====== DATA ======

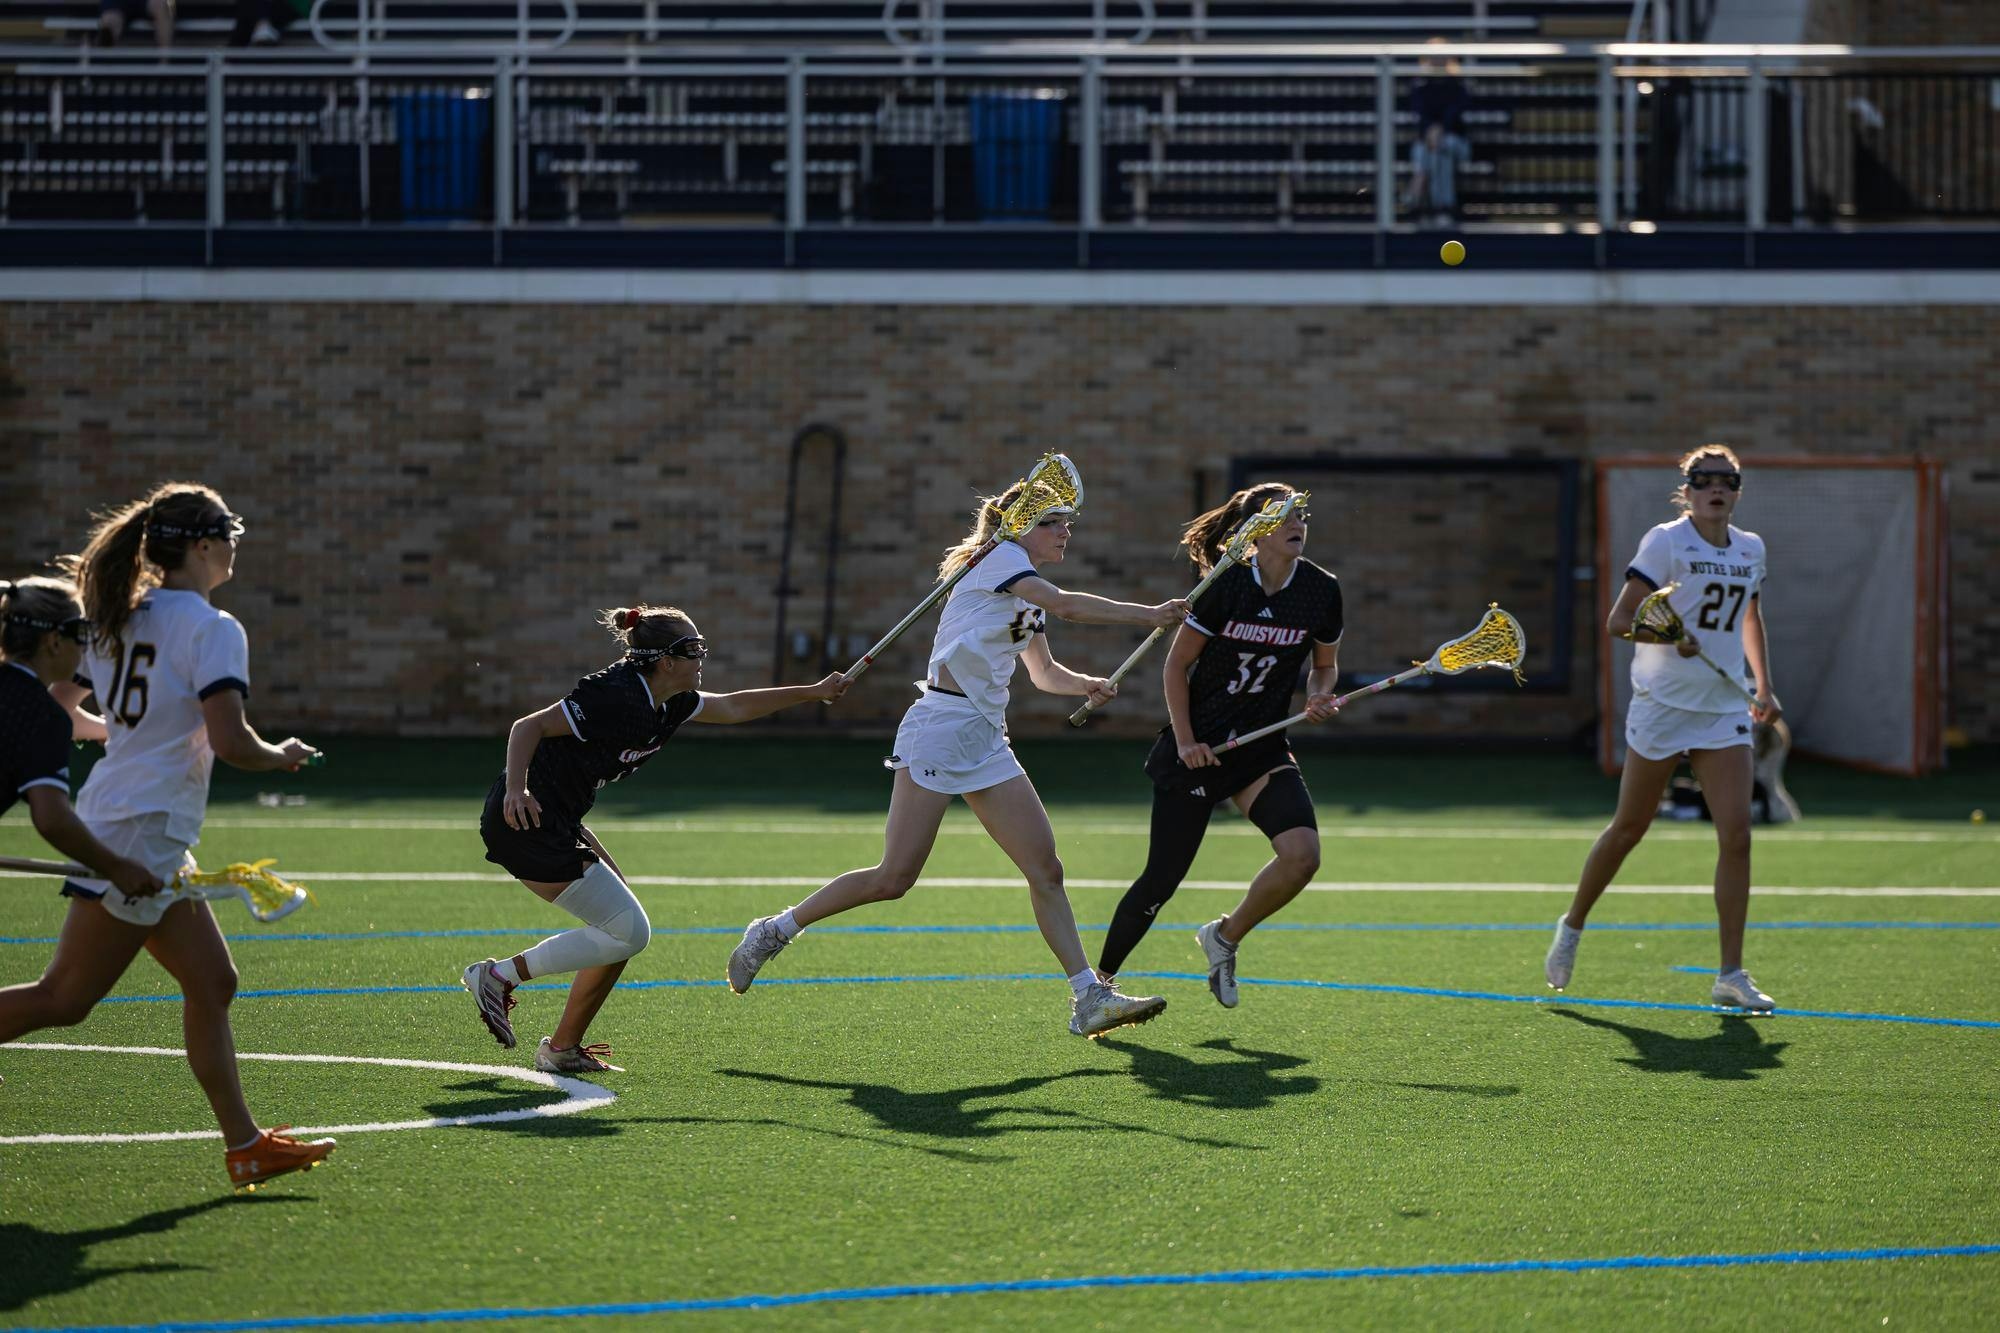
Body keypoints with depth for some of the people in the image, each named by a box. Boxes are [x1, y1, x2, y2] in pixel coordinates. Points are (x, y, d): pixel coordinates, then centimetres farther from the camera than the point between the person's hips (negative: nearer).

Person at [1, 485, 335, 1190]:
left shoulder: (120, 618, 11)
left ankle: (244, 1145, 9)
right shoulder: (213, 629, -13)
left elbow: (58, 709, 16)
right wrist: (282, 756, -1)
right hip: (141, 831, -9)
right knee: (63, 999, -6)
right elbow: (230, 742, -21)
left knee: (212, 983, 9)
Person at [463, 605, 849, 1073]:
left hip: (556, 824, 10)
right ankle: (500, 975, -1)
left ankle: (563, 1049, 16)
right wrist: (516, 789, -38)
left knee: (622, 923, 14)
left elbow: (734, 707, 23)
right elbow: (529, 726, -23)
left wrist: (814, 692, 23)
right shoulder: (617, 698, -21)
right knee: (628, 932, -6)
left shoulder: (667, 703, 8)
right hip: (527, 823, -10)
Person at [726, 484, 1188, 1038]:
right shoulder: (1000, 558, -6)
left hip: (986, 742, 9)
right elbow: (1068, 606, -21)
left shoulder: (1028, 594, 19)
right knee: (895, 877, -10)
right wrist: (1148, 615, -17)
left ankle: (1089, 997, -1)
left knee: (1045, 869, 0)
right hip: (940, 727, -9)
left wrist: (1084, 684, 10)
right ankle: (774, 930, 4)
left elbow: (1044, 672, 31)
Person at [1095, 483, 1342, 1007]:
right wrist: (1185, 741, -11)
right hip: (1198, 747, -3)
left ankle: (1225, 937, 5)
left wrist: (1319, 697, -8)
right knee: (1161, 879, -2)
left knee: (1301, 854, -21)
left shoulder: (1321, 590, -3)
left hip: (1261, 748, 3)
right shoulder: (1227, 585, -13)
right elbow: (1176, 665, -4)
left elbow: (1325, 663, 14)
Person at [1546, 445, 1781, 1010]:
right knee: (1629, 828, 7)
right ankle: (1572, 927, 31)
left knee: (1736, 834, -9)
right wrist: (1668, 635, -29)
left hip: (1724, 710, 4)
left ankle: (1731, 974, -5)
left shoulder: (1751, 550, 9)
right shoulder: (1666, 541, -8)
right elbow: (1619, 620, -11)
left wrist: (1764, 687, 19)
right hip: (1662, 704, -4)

======

EXERCISE:
Reproduce the item above word for word, but leave out the picture.

FINAL ANSWER:
Body keypoints with depth for some of the people in the image, each named by a box. Boxes are [x1, y1, x2, y2] in pixel coordinates. Points are (x, y, d): pixel coordinates, then centimetres farther from the camera than the point between the person's hips (negative: nearer).

Person at [1, 485, 335, 1190]:
left shoulder: (120, 618, 11)
left ankle: (244, 1145, 9)
right shoulder: (213, 629, -13)
left elbow: (58, 709, 16)
right wrist: (282, 756, -1)
right hip: (141, 831, -9)
right knee: (63, 999, -6)
right elbow: (230, 742, -21)
left knee: (212, 983, 9)
Person at [463, 605, 849, 1073]:
left hip: (556, 824, 10)
right ankle: (500, 975, -1)
left ankle: (563, 1049, 16)
right wrist: (516, 789, -38)
left knee: (622, 923, 14)
left elbow: (734, 707, 23)
right elbow: (529, 726, -23)
left wrist: (814, 692, 23)
right shoulder: (617, 698, -21)
right knee: (628, 932, -6)
left shoulder: (667, 703, 8)
right hip: (527, 823, -10)
Person at [726, 484, 1188, 1038]:
right shoulder: (1000, 558, -6)
left hip: (986, 742, 9)
right elbow: (1068, 606, -21)
left shoulder: (1028, 594, 19)
right knee: (895, 877, -10)
right wrist: (1148, 615, -17)
left ankle: (1089, 997, -1)
left knee: (1045, 869, 0)
right hip: (940, 727, -9)
left wrist: (1084, 684, 10)
right ankle: (774, 930, 4)
left elbow: (1044, 672, 31)
Person at [1095, 483, 1342, 1007]:
right wrist: (1185, 741, -11)
right hip: (1198, 747, -3)
left ankle: (1225, 937, 5)
left wrist: (1319, 697, -8)
right knee: (1161, 879, -2)
left knee: (1301, 854, -21)
left shoulder: (1321, 590, -3)
left hip: (1261, 748, 3)
right shoulder: (1227, 585, -13)
right elbow: (1176, 665, -4)
left elbow: (1325, 663, 14)
Person at [1546, 445, 1781, 1010]:
right knee: (1629, 828, 7)
right ankle: (1572, 927, 31)
left knee: (1736, 834, -9)
right wrist: (1668, 635, -29)
left hip: (1724, 710, 4)
left ankle: (1731, 974, -5)
left shoulder: (1751, 550, 9)
right shoulder: (1666, 541, -8)
right elbow: (1619, 620, -11)
left wrist: (1764, 687, 19)
right hip: (1662, 704, -4)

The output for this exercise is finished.